Request =>
A verbatim copy of the full data, with no pictures, is the expected answer.

Stored data =>
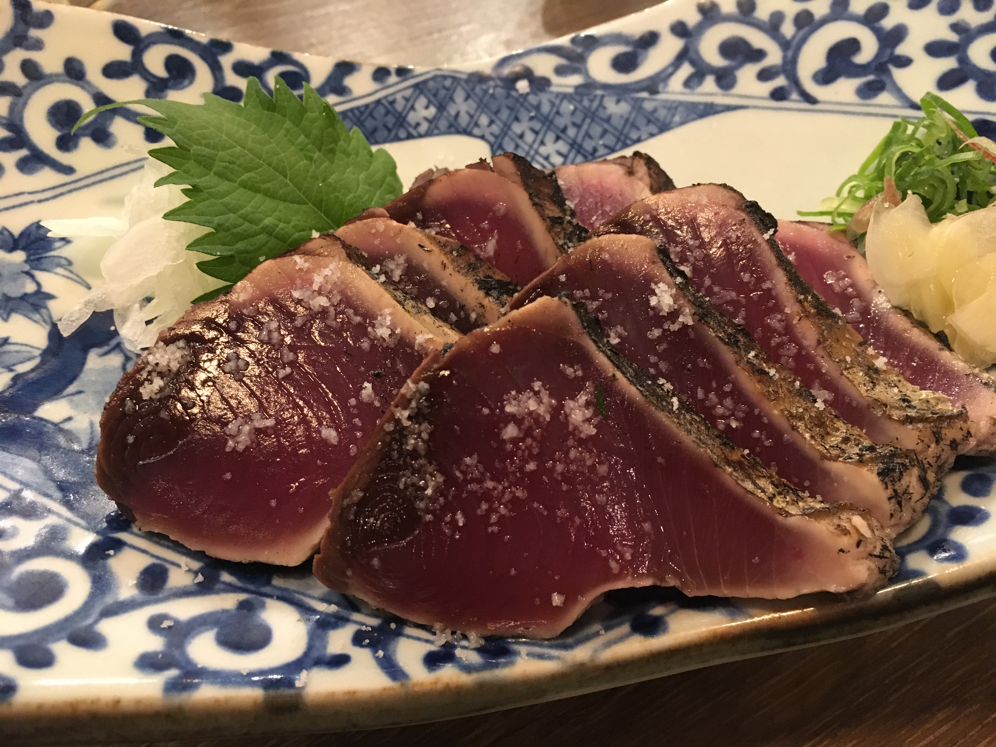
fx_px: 834
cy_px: 374
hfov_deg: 61.7
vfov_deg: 48.2
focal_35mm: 29
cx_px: 498
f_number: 2.2
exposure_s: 1/30
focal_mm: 4.15
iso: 200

Answer to the problem =>
fx_px: 834
cy_px: 374
hfov_deg: 61.7
vfov_deg: 48.2
focal_35mm: 29
cx_px: 498
f_number: 2.2
exposure_s: 1/30
focal_mm: 4.15
iso: 200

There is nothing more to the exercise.